Is there a gluten-free version of Rice Krispies?
Yes. Kellogg’s makes a Rice Krispies Gluten Free cereal from whole grain brown rice that skips the barley malt, and it carries gluten-free labeling. Read the box carefully, since it sits near the regular version and the packaging looks similar. Brands like Nature’s Path, One Degree, and Barbara’s also make certified gluten-free crisped rice cereals.
Are store-bought Rice Krispies treats gluten free?
No. Pre-made Rice Krispies Treats use the same malt-containing crisped rice as the cereal, so they are not gluten free off the shelf.
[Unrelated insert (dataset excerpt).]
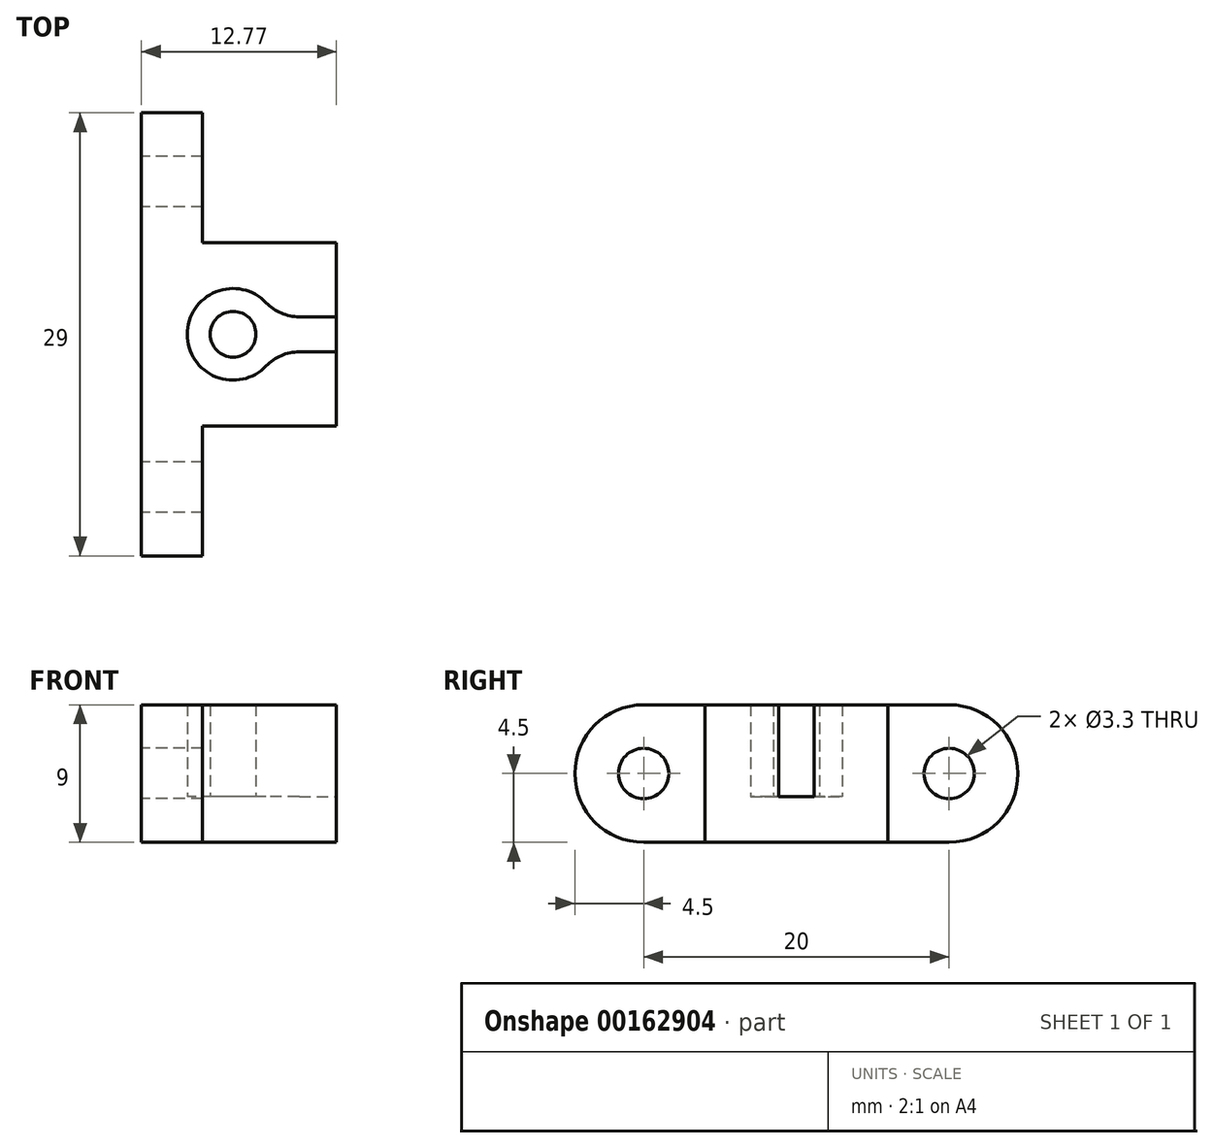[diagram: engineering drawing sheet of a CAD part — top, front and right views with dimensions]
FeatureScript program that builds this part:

To enjoy them safely, make your own with a certified gluten-free crisped rice cereal, gluten-free marshmallows, and butter, which produces a treat indistinguishable from the original.
Why does a rice cereal contain gluten?
Because of malt. Rice is naturally gluten free, but Rice Krispies add malt flavoring derived from barley, which contains gluten. Even in small amounts, barley malt pushes the cereal over the gluten-free threshold. Malt is the most common hidden gluten source in otherwise safe-looking rice and corn cereals, so always scan for it.
What cereal can I use for gluten-free rice krispie treats?
Use any certified gluten-free crisped rice cereal, such as Kellogg’s Rice Krispies Gluten Free, Nature’s Path crispy rice, One Degree brown rice crisps, or Barbara’s brown rice crisps. Each swaps one-to-one for standard Rice Krispies in a treat recipe with no change to the method, since the only difference is the absence of barley malt.
Are gluten-free marshmallows needed for the treats?
Most plain marshmallows are already gluten free, since they are made from sugar, corn syrup, gelatin, and water, but a few products use wheat-derived ingredients, so a quick label check is worth it. Confirm the marshmallows are gluten free, pair them with gluten-free crisped rice and plain butter, and the treats are fully safe.
Bottom Line
So, are Rice Krispies gluten free? The original is not, because that small amount of barley malt flavoring carries gluten even though the cereal is mostly rice. Standard pre-made treats share the same malt and are off-limits too. But the fix is simple and satisfying: reach for Kellogg’s Rice Krispies Gluten Free cereal or a certified crisped rice from Nature’s Path, One Degree, or Barbara’s, and you can enjoy a bowl of cereal and a tray of homemade treats that taste just like the classic. The lasting lesson is to scan every cereal box for malt, the ingredient that quietly disqualifies so many rice and corn cereals, and to lean on certified gluten-free versions instead. Once you have made the swap a habit, the cereal bowl and the treat pan stop being a source of worry and go back to being the simple comfort foods they always were, which is exactly the kind of small, repeatable win that makes a gluten-free diet feel manageable rather than restrictive.